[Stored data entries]

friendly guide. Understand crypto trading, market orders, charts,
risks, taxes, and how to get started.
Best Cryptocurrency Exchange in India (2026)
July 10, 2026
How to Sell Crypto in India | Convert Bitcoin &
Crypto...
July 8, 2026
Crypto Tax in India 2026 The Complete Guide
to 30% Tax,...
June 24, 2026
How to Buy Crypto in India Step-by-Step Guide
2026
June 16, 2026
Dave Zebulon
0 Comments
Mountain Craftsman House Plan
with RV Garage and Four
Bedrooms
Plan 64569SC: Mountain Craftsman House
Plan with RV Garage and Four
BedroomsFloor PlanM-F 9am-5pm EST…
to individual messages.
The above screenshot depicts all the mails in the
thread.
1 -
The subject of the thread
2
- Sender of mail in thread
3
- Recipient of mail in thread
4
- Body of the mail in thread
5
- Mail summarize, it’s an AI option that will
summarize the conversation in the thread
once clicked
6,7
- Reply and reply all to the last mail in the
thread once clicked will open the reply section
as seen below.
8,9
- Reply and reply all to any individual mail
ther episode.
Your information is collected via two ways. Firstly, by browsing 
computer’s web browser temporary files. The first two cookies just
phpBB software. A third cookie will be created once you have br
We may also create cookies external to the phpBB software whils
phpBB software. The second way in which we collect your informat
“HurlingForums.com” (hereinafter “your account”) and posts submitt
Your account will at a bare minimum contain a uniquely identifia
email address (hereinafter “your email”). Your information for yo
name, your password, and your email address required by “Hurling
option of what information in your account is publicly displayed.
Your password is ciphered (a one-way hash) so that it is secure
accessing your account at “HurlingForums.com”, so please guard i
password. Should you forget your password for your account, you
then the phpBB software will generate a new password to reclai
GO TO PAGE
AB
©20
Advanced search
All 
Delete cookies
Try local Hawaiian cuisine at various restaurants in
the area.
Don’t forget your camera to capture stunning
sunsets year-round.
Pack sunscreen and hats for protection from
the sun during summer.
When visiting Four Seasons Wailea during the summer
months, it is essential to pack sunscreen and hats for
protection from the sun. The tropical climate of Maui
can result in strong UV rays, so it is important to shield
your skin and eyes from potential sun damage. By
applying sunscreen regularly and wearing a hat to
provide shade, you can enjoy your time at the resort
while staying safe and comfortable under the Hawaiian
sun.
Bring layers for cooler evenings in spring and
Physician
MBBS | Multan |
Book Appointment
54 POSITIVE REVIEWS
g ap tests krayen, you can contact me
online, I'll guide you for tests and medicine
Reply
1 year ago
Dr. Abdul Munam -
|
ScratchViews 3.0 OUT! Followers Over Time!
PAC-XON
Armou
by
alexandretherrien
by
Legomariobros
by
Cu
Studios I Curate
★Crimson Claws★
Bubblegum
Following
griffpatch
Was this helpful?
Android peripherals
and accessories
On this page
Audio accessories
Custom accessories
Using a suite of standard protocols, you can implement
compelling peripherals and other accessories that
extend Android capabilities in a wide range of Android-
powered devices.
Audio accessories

== What is being asked ==
Provide an exact transcript of the lines from the one that holds "months, it is" through the final line of the data above.

== Output below ==
months, it is essential to pack sunscreen and hats for
protection from the sun. The tropical climate of Maui
can result in strong UV rays, so it is important to shield
your skin and eyes from potential sun damage. By
applying sunscreen regularly and wearing a hat to
provide shade, you can enjoy your time at the resort
while staying safe and comfortable under the Hawaiian
sun.
Bring layers for cooler evenings in spring and
Physician
MBBS | Multan |
Book Appointment
54 POSITIVE REVIEWS
g ap tests krayen, you can contact me
online, I'll guide you for tests and medicine
Reply
1 year ago
Dr. Abdul Munam -
|
ScratchViews 3.0 OUT! Followers Over Time!
PAC-XON
Armou
by
alexandretherrien
by
Legomariobros
by
Cu
Studios I Curate
★Crimson Claws★
Bubblegum
Following
griffpatch
Was this helpful?
Android peripherals
and accessories
On this page
Audio accessories
Custom accessories
Using a suite of standard protocols, you can implement
compelling peripherals and other accessories that
extend Android capabilities in a wide range of Android-
powered devices.
Audio accessories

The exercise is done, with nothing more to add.